What this task involves = The task calls for an exact copy of the records, without any images.

------ Dataset entries ------

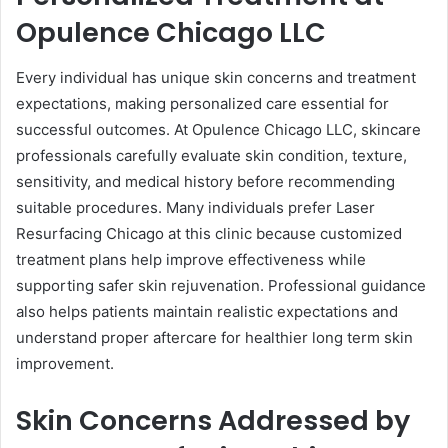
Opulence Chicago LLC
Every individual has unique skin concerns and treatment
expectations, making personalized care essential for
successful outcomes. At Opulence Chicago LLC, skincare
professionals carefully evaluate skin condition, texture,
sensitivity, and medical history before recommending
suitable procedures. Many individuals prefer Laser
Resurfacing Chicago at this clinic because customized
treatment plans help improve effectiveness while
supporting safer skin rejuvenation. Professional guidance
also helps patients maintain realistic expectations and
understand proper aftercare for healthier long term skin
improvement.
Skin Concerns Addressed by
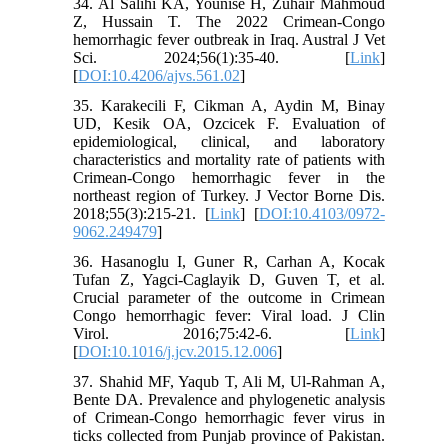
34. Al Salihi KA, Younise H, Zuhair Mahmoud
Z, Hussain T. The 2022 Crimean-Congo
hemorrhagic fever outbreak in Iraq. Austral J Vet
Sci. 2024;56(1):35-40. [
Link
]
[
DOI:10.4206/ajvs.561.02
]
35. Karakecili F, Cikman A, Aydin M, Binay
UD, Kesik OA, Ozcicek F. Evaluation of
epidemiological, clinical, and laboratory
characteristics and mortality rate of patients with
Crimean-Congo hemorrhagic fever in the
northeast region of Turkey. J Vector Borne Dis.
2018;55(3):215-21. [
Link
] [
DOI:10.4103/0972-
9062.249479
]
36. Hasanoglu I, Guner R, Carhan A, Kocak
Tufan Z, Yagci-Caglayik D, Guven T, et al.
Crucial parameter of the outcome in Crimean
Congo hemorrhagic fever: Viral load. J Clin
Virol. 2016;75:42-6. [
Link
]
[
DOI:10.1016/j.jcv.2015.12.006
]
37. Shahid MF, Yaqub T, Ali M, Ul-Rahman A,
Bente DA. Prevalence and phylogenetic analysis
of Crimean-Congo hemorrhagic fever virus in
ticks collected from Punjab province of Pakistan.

------

Solution to this exercise =
Opulence Chicago LLC
Every individual has unique skin concerns and treatment
expectations, making personalized care essential for
successful outcomes. At Opulence Chicago LLC, skincare
professionals carefully evaluate skin condition, texture,
sensitivity, and medical history before recommending
suitable procedures. Many individuals prefer Laser
Resurfacing Chicago at this clinic because customized
treatment plans help improve effectiveness while
supporting safer skin rejuvenation. Professional guidance
also helps patients maintain realistic expectations and
understand proper aftercare for healthier long term skin
improvement.
Skin Concerns Addressed by
34. Al Salihi KA, Younise H, Zuhair Mahmoud
Z, Hussain T. The 2022 Crimean-Congo
hemorrhagic fever outbreak in Iraq. Austral J Vet
Sci. 2024;56(1):35-40. [
Link
]
[
DOI:10.4206/ajvs.561.02
]
35. Karakecili F, Cikman A, Aydin M, Binay
UD, Kesik OA, Ozcicek F. Evaluation of
epidemiological, clinical, and laboratory
characteristics and mortality rate of patients with
Crimean-Congo hemorrhagic fever in the
northeast region of Turkey. J Vector Borne Dis.
2018;55(3):215-21. [
Link
] [
DOI:10.4103/0972-
9062.249479
]
36. Hasanoglu I, Guner R, Carhan A, Kocak
Tufan Z, Yagci-Caglayik D, Guven T, et al.
Crucial parameter of the outcome in Crimean
Congo hemorrhagic fever: Viral load. J Clin
Virol. 2016;75:42-6. [
Link
]
[
DOI:10.1016/j.jcv.2015.12.006
]
37. Shahid MF, Yaqub T, Ali M, Ul-Rahman A,
Bente DA. Prevalence and phylogenetic analysis
of Crimean-Congo hemorrhagic fever virus in
ticks collected from Punjab province of Pakistan.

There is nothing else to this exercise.